(Beginning of Given records)
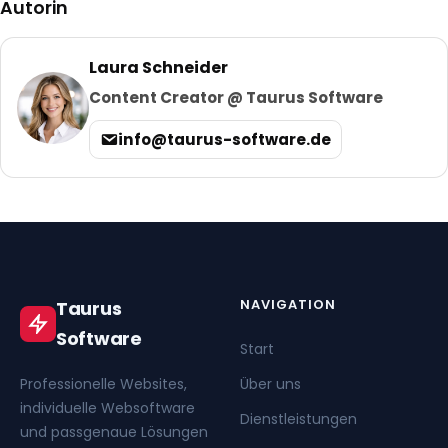
Autorin
Laura Schneider
Content Creator @ Taurus Software
info@taurus-software.de
NAVIGATION
Taurus
Software
Start
Professionelle Websites,
Über uns
individuelle Websoftware
Dienstleistungen
und passgenaue Lösungen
(End of Given records)
Assignment: Return each entry exactly as it appears above, but exclude the pictures.

Solution:
Autorin
Laura Schneider
Content Creator @ Taurus Software
info@taurus-software.de
NAVIGATION
Taurus
Software
Start
Professionelle Websites,
Über uns
individuelle Websoftware
Dienstleistungen
und passgenaue Lösungen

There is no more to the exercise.